BAB 1 - Bad Day

1.5K 176 159
                                        

Disclimer : This story and fict is absolutely mine!

Happy Reading!

-----------------------------------------

"Woy yang pake Saccharum Lactis siapa gue mau pake?!"

"Heh ini gue duluan yang ngambil-tai lu nyolong aja dari meja gue!"

"Ini siapa yang lagi ngelebur udah cair nih woy!"

"Ihh ini mortir siapa sih nggak langsung di cuci?!"

"Etanol mana etanol yak?

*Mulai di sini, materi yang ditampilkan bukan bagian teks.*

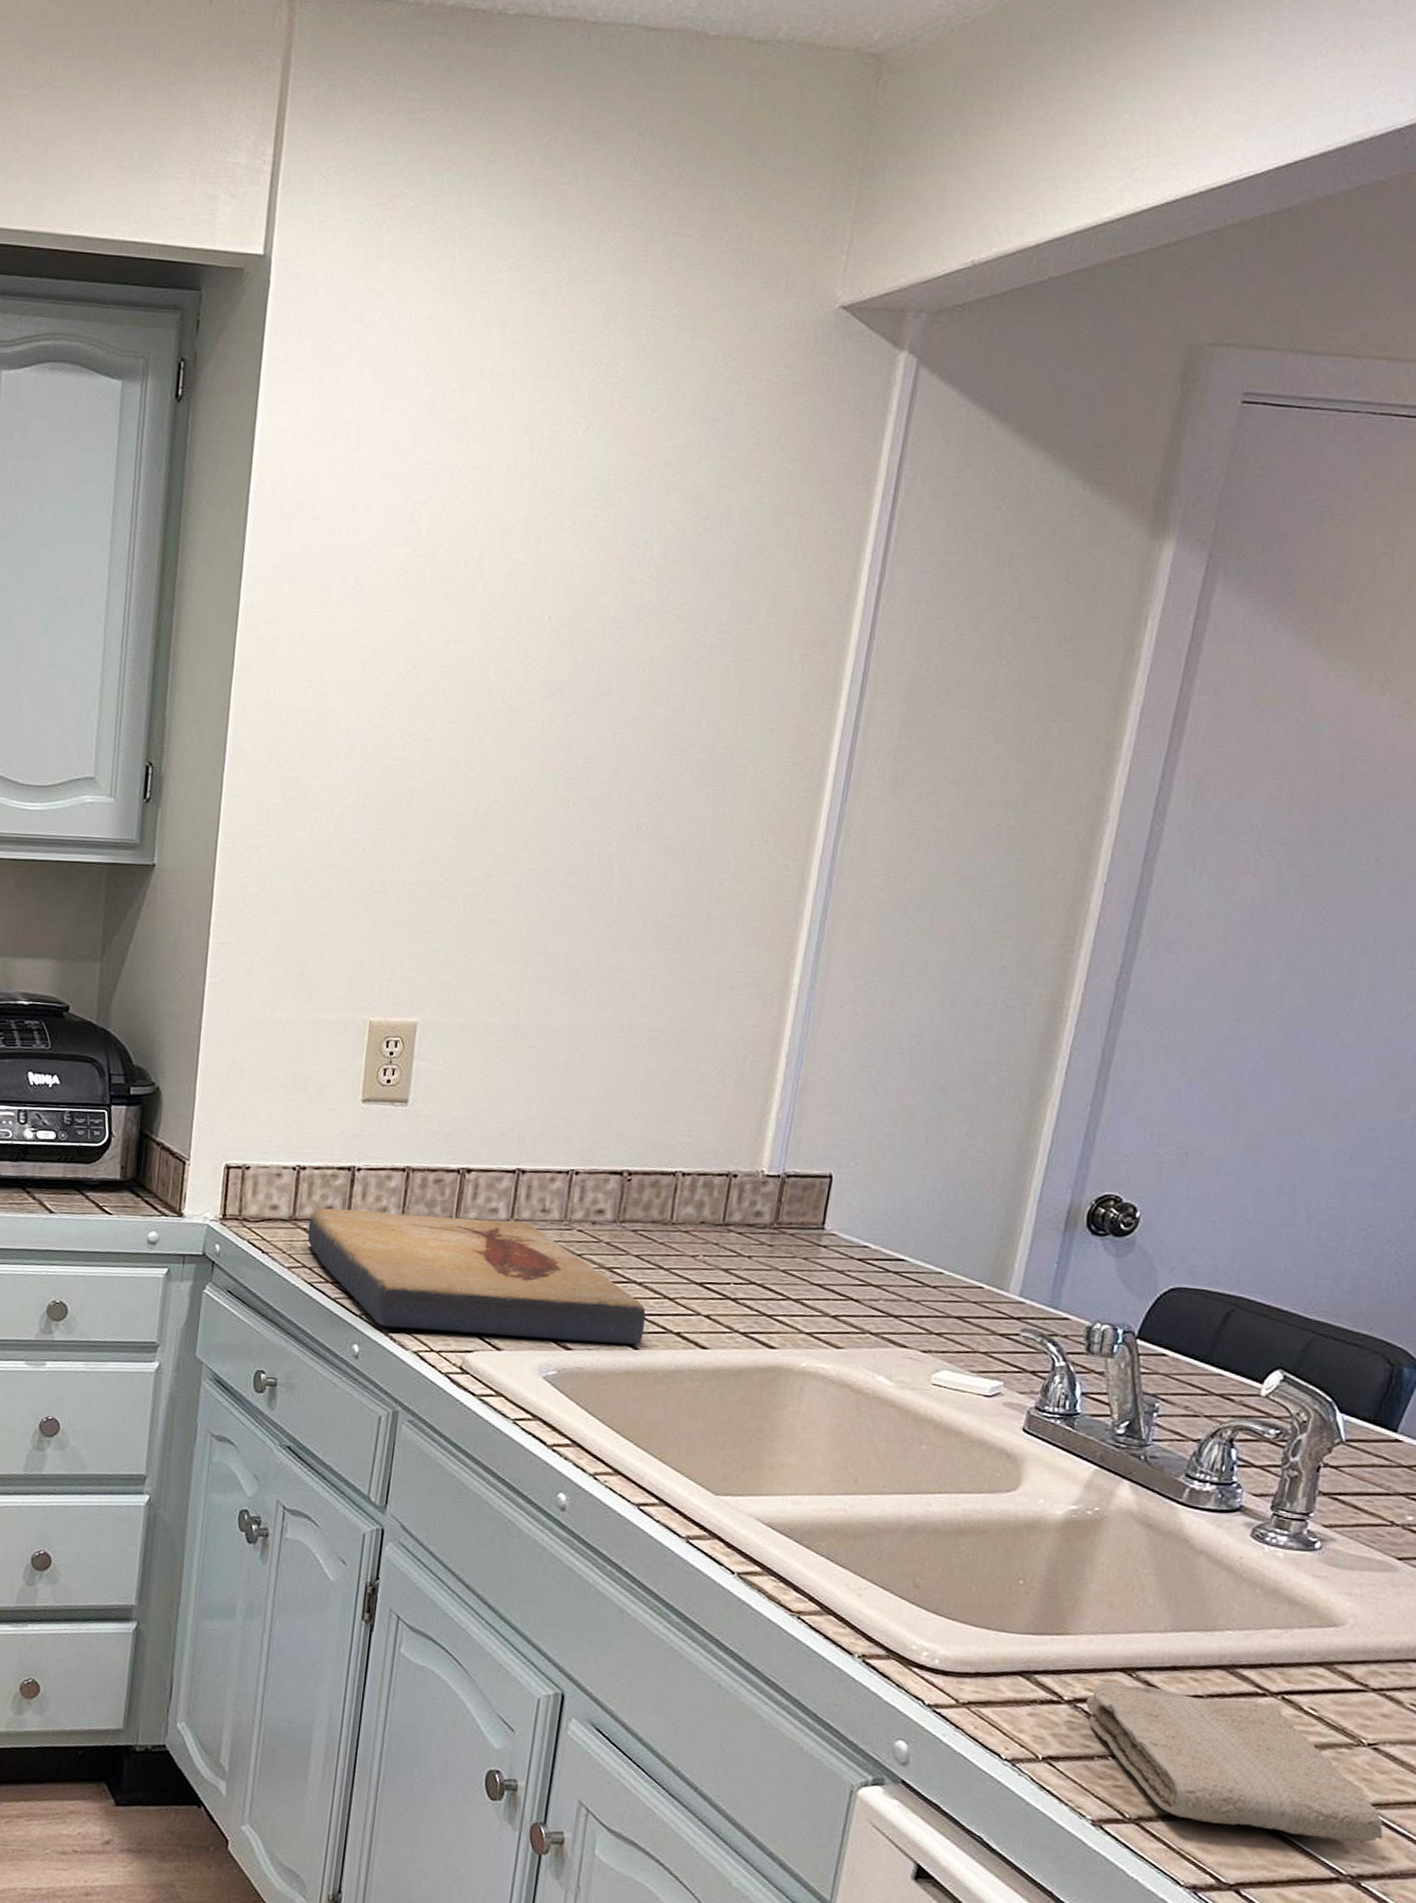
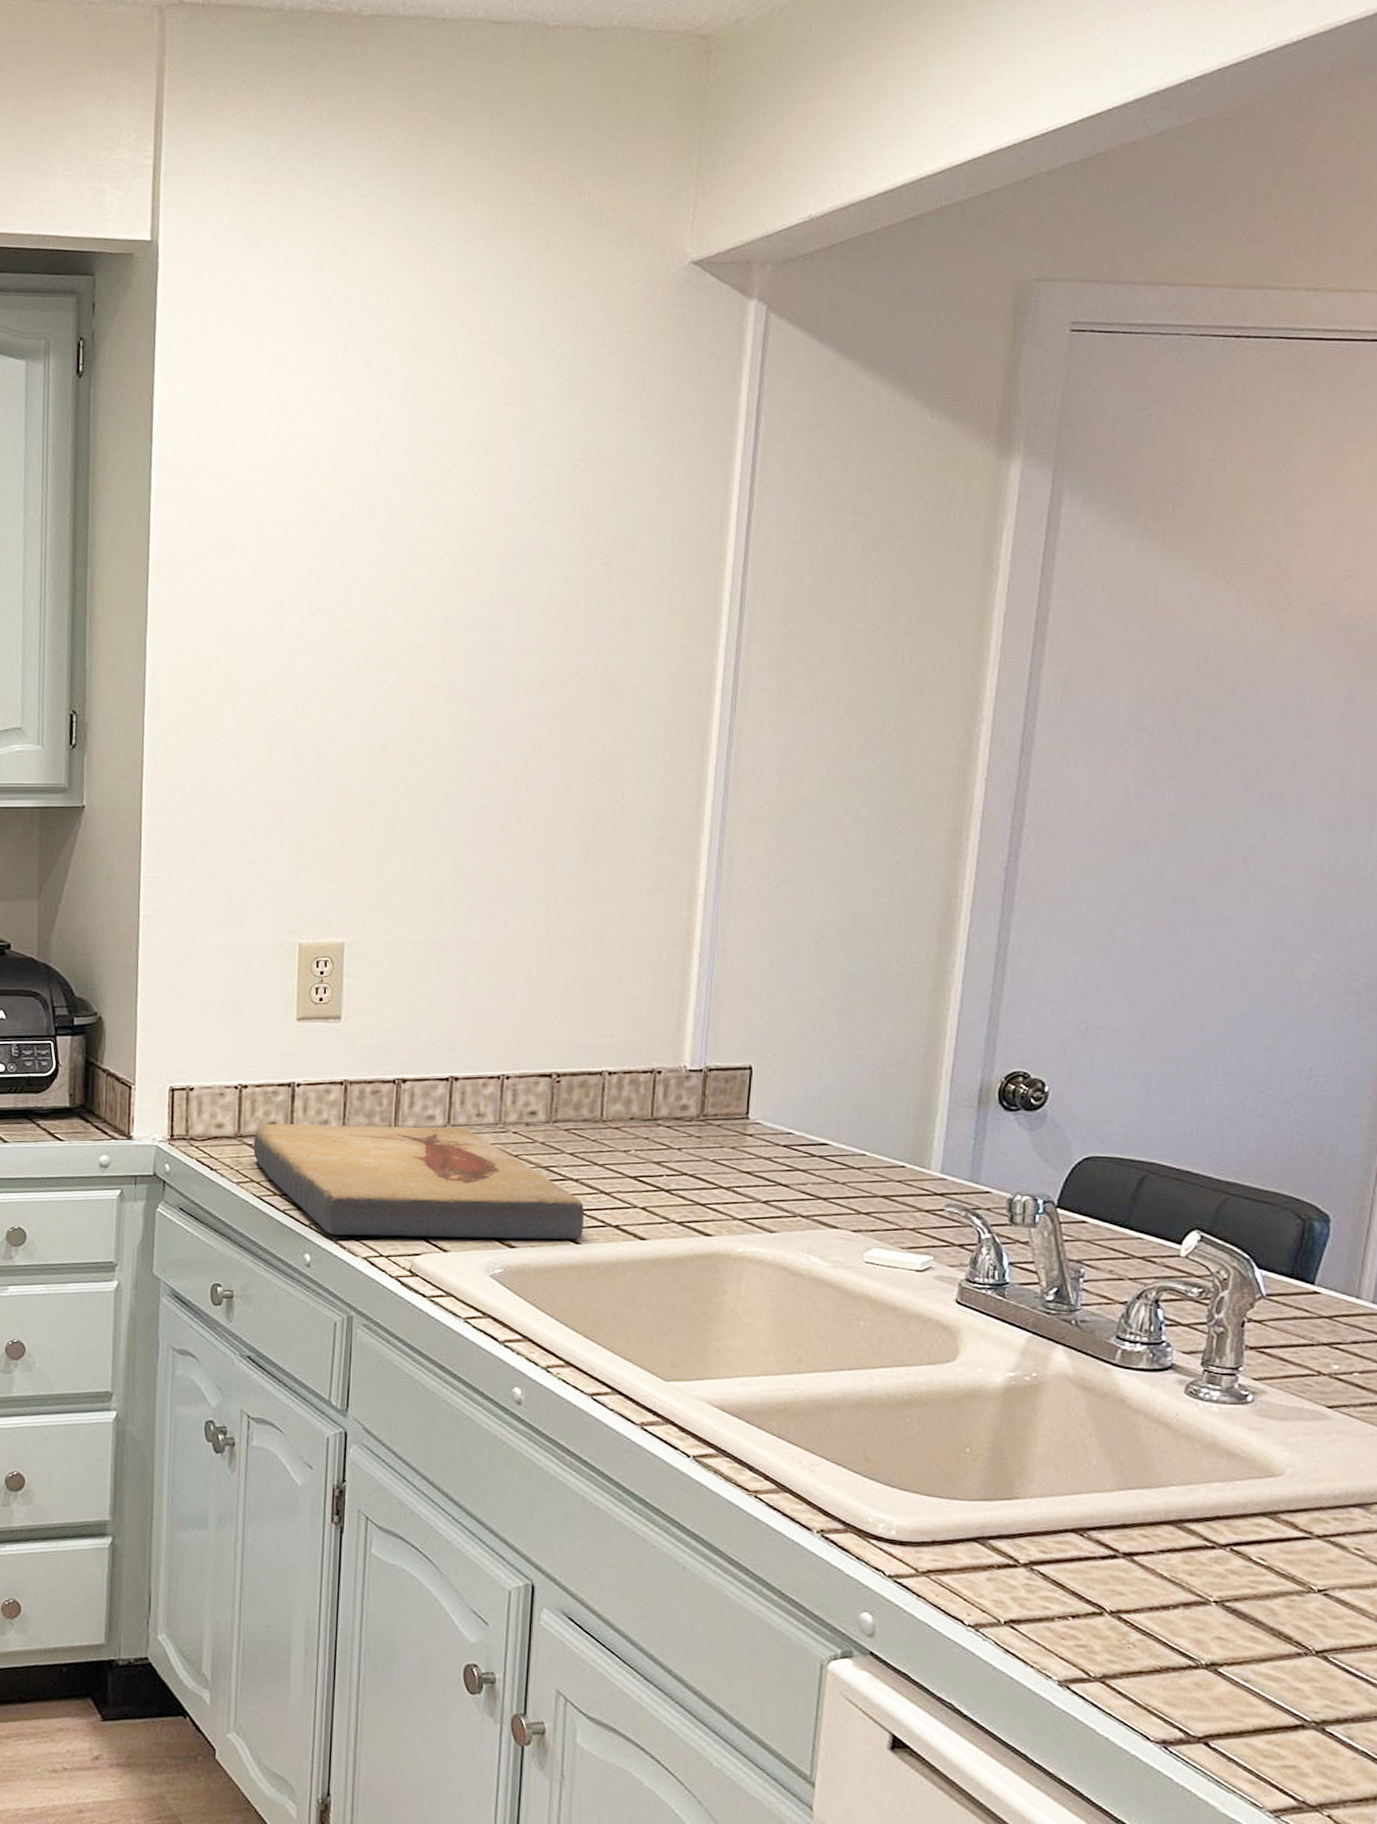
washcloth: present [1085,1682,1383,1843] -> none [1041,1544,1342,1688]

Ett dah-Billy lu kalo abis pake ini balikin lagi kek ke tempatnya orang kan juga mau pake!"

"Eh salep gue mana yang udah jadi, tadi disini-anjing itu kan tinggal di etiketin doang!"

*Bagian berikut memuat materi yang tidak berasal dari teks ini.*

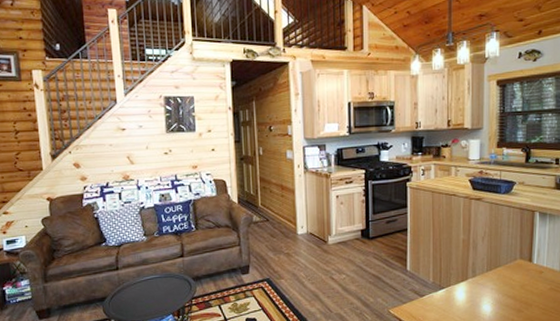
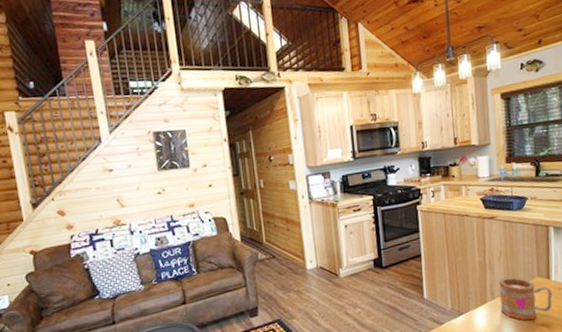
mug: none [480,257,534,300] -> present [499,277,553,321]

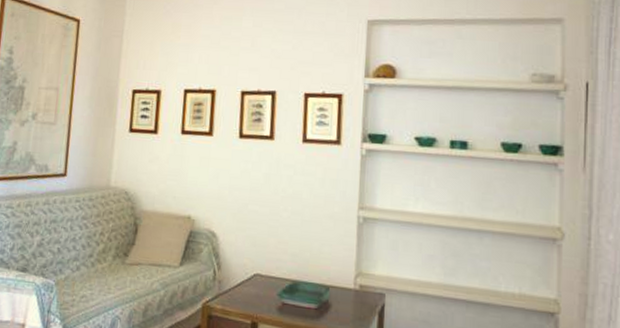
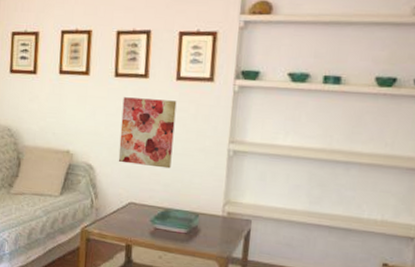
wall art: none [242,159,303,237] -> present [118,97,177,169]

Suasana laboratorium resep menjadi gaduh sejak setengah jam lalu, tepat saat empat guru penanggung jawab yang biasa mengawasi jalannya praktek resep harus melakukan rapat bersama Kepala Sekolah di ruangan beliau. Bu Vika-selaku penanggung jawab Lab resep menjadi satu-satunya guru yang mengawasi itu mengurutkan dahi, sudah empat kali wanita berkepala tiga itu menegur. Namun, seolah teguran itu hanya angin lalu dalam telinga murid-murid karena suara beserta kelakuan mereka tak bisa tenang, tak seperti biasa saat ada Bu Gendis-salah satu guru ilmu resep yang galak-mengawasi.

"Hey!" tegur wanita berhijab biru itu untuk yang kesekian kalinya dengan suara lantang mengeluarkan senjata terakhirnya-penggaris kayu berukuran jumbo di pukulkan ke papan tulis yang ada di Lab resep tersebut hingga menimbulkan suara keras yang mampu membuat suasana menjadi senyap seketika.

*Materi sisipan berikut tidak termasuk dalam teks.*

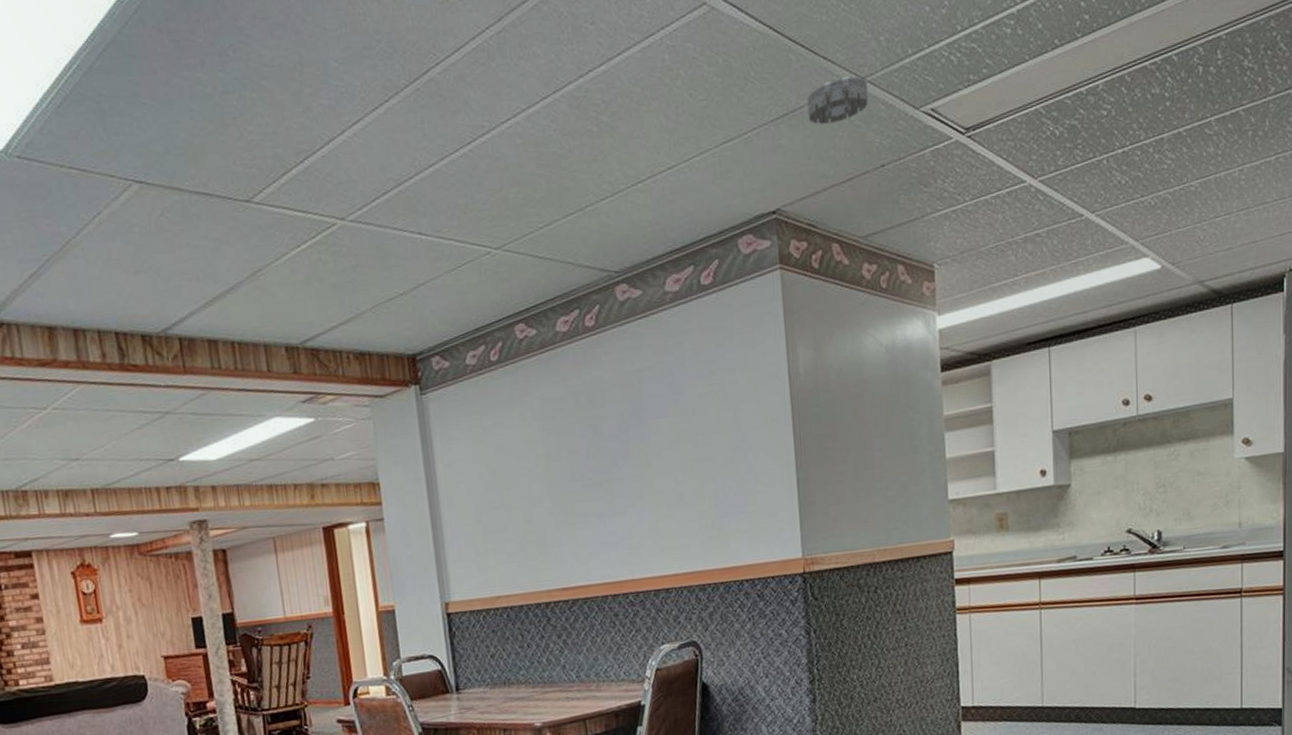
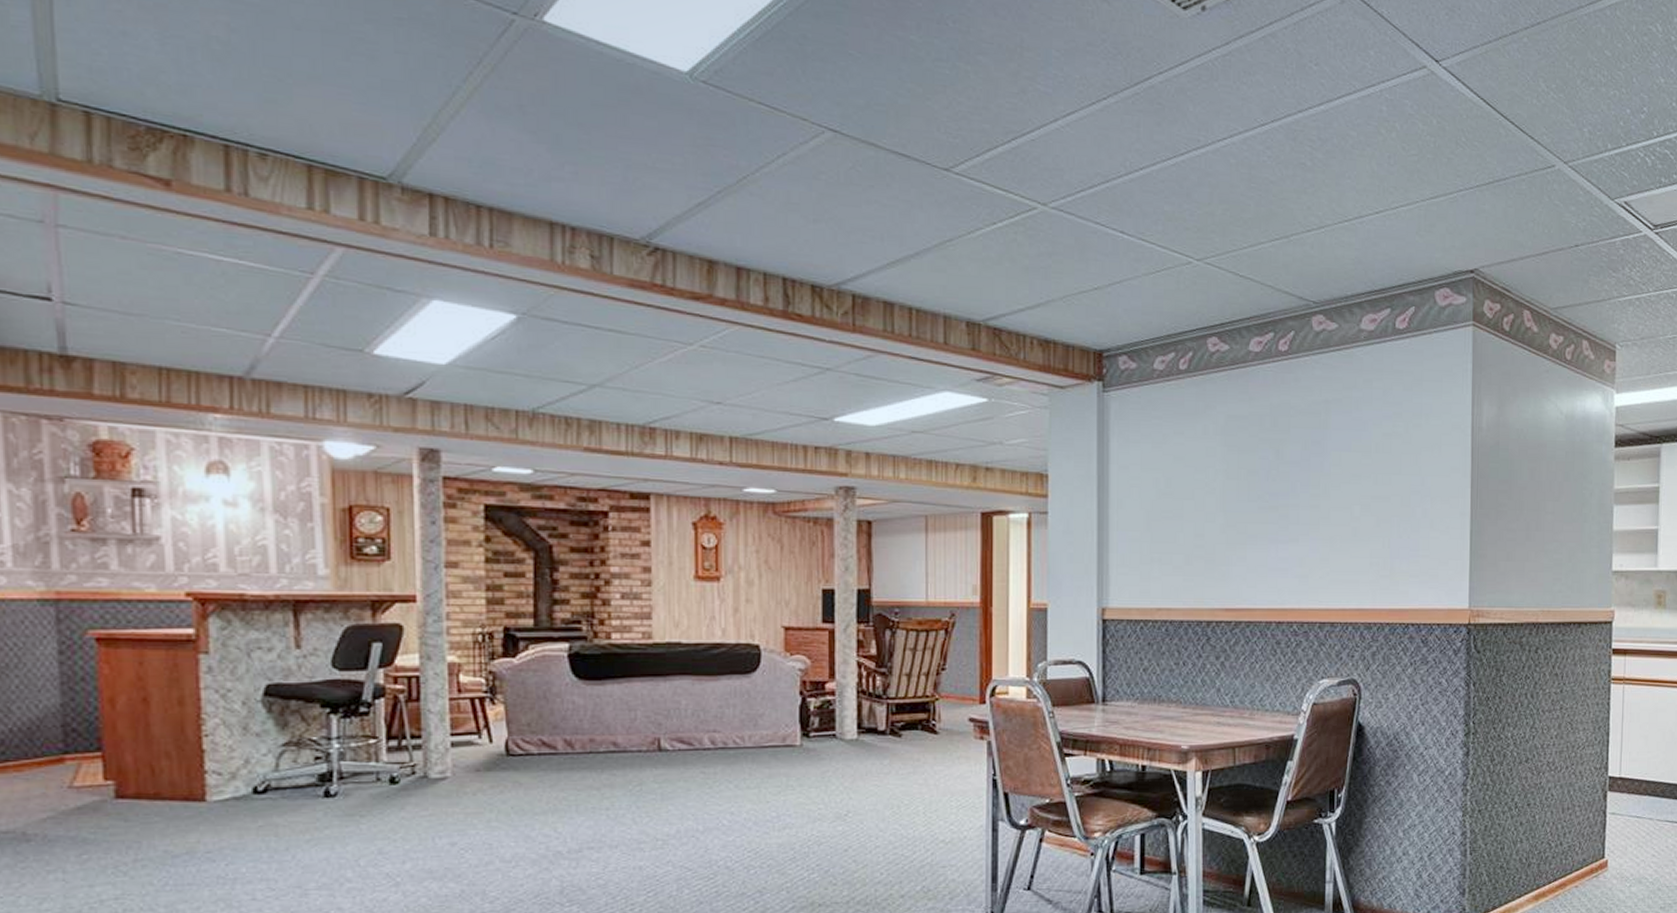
smoke detector: present [807,76,868,125] -> none [1512,158,1568,199]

"Kalian ini kebiasaan ya, sudah di bilangin berulang kali jangan pake suara ngerjainnya masih saja berisik!" katanya sambil memperhatikan anak-anak di setiap meja praktek, berdiri mematung-shock mendengar suara penggaris yang berada dalam pegangan Bu Vika. Pandangan penaggung jawab Lab itu memancarkan kekesalan tingkat nasional serta kelelahan. "Kalian itu sekelas tiga puluh lima anak semuanya bersuara, nggak bisa tenang ngerjainnya. Berapa kali saya harus ingatkan ini Lab bukan pasar kaget! Ngerti nggak?!"

"Ngerti, Bu." Semua anak menyahut tapi ada beberapa anak di antara mereka memilih diam-fokus pada jurnal resepnya. Meskipun keadaan sekarang sudah lebih tenang, ini hanya akan berlangsung selama beberapa menit saja, setelah itu suasana pasar pasti akan kembali.

"Jangan cuma ngerti di mulut, otaknya juga harus ngerti!" kata Bu Vika masih dengan suara lantang. "Kalian udah besar masih saja senengnya berisik, nyari ini teriak, nyari itu teriak. Makanya kalau habis pake bahan di taruh lagi di tempatnya semula, biar temen kalian yang mau pake nggak kesusahan nyarinya. Nggak pake berisik juga!" Bu Vika berjalan ke meja pengawas, meletakkan penggaris yang sedari tadi di pegangnya. Wanita itu kemudian duduk di kursinya.

"Saya pusing denger suara kal-"

"Heh Billy! mana anak timbangan gue yang lima ratus sama lima puluh miligram tadi?!"

"Udah gue taro kan,"

"Mana nggak ada anjing! Lo mah-"

"Adriell!"

"Eh..iya, Bu." Anak laki-laki itu terkesiap mendengar namanya di panggil. Ia pikir sudah menggunakan suara yang paling rendah tapi rupanya masih terdengar juga. Serempak anak-anak di dalam Lab menatap ke arahnya. "Ngomong apa kamu barusan?" selidik Bu Vika dengan tangan terlipat di dada. Anak itu lupa bahwa dirinya baru saja mengumpat di dalam Lab.

"Itu-maaf Bu," ujarnya kemudian menyadari keteledorannya dalam berucap. "Abis anak timbangan saya nggak tau dimana, Bu. Si Billy tadi minjem tapi nggak bener katanya udah di taruh tapi nggak ada di tempat alat praktek saya." Adunya seraya mengerling kesal ke Billy yang ada di sebelahnya. Gara-gara anak laki-laki berwajah arab itu, pekerjaan Adriell untuk menimbang Codein HCL jadi tertunda.